AMD's Stock Price Falls More Than 18% On Weak Forecast, Despite Modest Sales Improvement
Shifting Revenues
Part of what the market seems to be reacting to is the continued decline of AMD's APU business. Sunnyvale's Computing Solutions revenue improved 1% compared to Q1, but that's down 20% year-on-year, to just $670M. Graphics did $772M, up 5% this quarter, driven by sales of Xbox One and PS4 consoles. AMD does note that they saw a slowdown in the GPU market thanks to declining cryptocurrency sales, but that it partially offset with professional graphics solutions (like the FirePro W9100 we just reviewed.
The company reported a net loss of $36M, which isn't unusual or unexpected -- but the Street's response has been brutal.
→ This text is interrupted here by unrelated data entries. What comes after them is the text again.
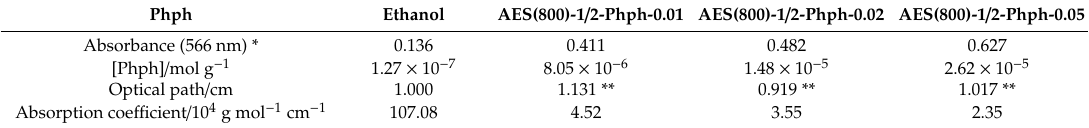
Table 2. UV–Vis data values obtained from the doped OIH materials spectra (Figure 4).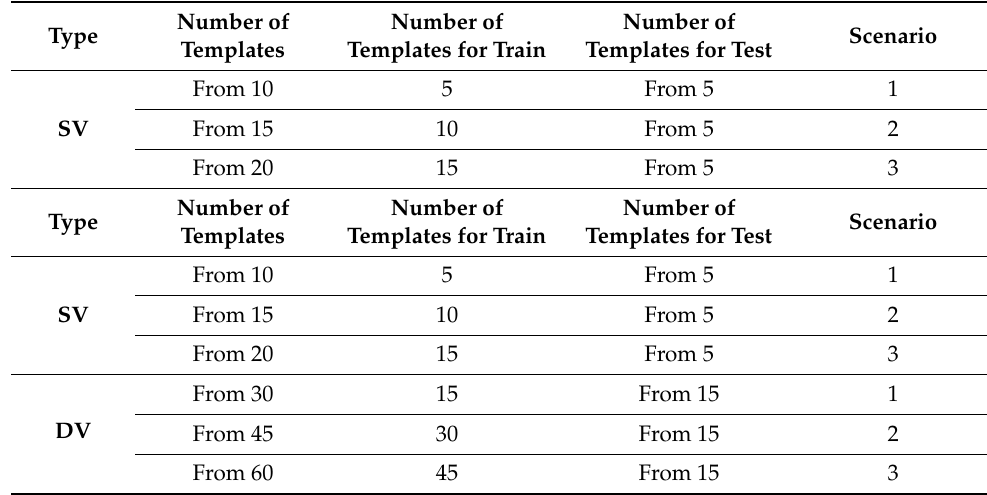
Table 4. Details of the experimental scenarios.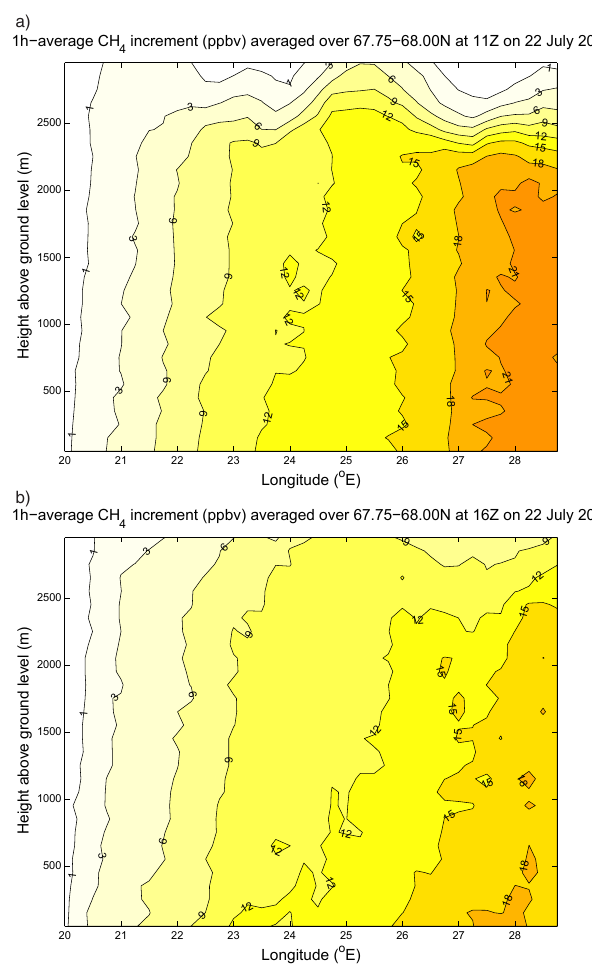
Figure 6. Dispersion model results from NAME for the mixing ratio of CH 4 originating from the local wetlands in a cross section of the atmosphere averaged over 67.75 to 68.00 ◦ N and 1h surrounding 11:00GMT on 22 July 2012. The local wetland CH 4 source was defined as a 1.2mgCH 4 h − 1 m − 2 source emitted from the ground between 20 and 28 ◦ E and between 67 and 69.5 ◦ N. Figure 6b shows the same but for a 1h average surrounding 16:00GMT on the same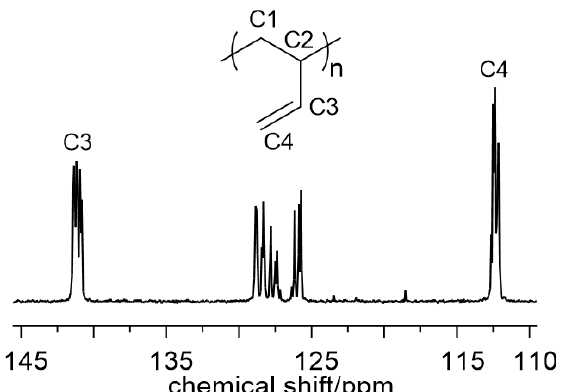
Figure 2. The 13 C NMR spectrum (olefinic region) of 1,2 syndiotactic poly(1,3-butadiene) obtained with Cu(bipy)Cl 2 /MAO (Table 1, entry 2).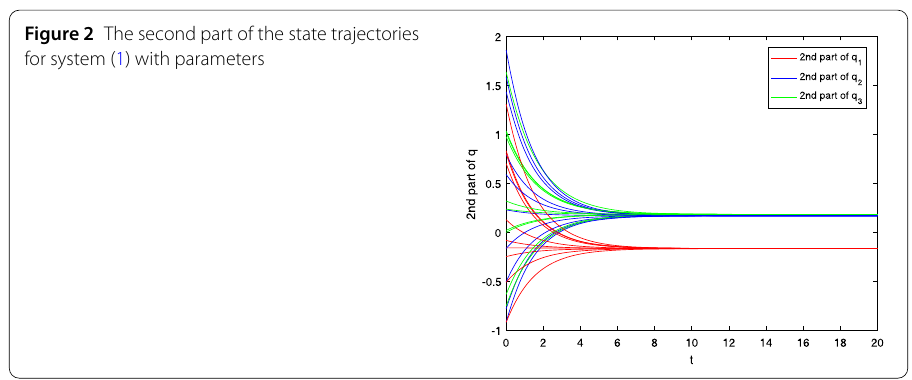
Figure 3 The third part of the state trajectories for system (1) with parameters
Why savage the company's stock price? Probably two reasons:
First, unlike Intel, AMD is forecasting a tiny Q3 gain of 2%, as compared to Intel's expectations of at least 4%. Granted, Intel builds itself some leeway on those figures, but Santa Clara just delivered a hefty set of gains in both consumer and server. AMD's stock rose after Intel reported earnings, and the current plummet could be seen as a course correction.
Second, its increasingly clear that AMD's APUs simply aren't capturing any of the growth space in the PC industry. When AMD's PC segment sales fall 20% year-on-year and Intel's PC segment revenue picks up 9% over the same period, it's not hard to see that Intel is aggressively capturing the profit in the industry. AMD is ramping its own replacement products and working on new designs, but that's enough to reassure Wall Street.
The Good News:
On its conference call, AMD talked up new commercial wins, better dense server shipments, and the fact that it's already sampling its first Cortex-A57 processor. The new FirePro revenue is important, and I think the impact of these results on the company's stock price reflects more on Wall Street's erroneous expectations than anything else. AMD's recent debt refinancing has also left it in a position with less debt due in the near-term.
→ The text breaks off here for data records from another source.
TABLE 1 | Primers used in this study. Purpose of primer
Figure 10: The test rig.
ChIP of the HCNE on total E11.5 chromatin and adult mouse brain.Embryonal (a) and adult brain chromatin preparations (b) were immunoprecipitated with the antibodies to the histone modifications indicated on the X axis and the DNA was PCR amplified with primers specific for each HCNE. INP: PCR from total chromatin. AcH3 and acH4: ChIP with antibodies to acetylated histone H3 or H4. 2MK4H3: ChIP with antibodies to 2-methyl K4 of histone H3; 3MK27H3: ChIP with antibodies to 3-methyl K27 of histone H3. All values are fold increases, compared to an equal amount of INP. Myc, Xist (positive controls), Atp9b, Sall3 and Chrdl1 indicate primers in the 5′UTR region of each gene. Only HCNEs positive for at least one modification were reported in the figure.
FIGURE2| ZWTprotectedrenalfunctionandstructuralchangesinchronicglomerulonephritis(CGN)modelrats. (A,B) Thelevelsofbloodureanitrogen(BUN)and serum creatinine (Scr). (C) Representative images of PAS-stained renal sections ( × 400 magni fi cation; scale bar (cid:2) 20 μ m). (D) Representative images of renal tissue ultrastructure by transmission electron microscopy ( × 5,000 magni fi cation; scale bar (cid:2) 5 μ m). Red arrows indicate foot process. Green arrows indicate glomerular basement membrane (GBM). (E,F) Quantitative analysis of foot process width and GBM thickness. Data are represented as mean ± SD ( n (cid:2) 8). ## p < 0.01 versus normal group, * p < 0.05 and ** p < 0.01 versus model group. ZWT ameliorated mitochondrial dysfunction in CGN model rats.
AMD doesn't expect game consoles to surge dramatically in Q3 and Q4 -- it believes that strong demand in the early part of the year will offset some of the typical seasonal trend. The company expects to announce 1-2 additional semicustom design wins and says it's looking at opportunities in mobile and communications, but didn't offer any further color.
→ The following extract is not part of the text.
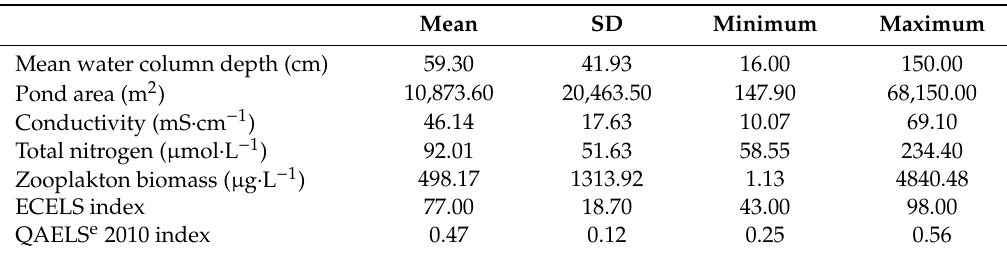
Table 1. Mean, standard deviation (SD), minimum and maximum values of the abiotic and biotic factors and ecological status indexes measured in the study ponds (N = 10). ECELS: Conservation Status of Lentic and Shallow Ecosystems and QAELS: Water Quality of Lentic and Shallow Ecosystems.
AMD also declined to give any specfiic comments on next-generation GPU architectures or CPU parts, and would not specify when it intended to move to nodes below 20nm. Rory Read stated that "There's a lot of leg in 28nm" implying that AMD may not be an early adopter of sub-20nm nodes either.
One tidbit: AMD did confirm that GlobalFoundries is now sampling both GPUs and console APUs. Both of these parts have traditionally been built at TSMC, so moving production to GF is a significant achievement for these parts.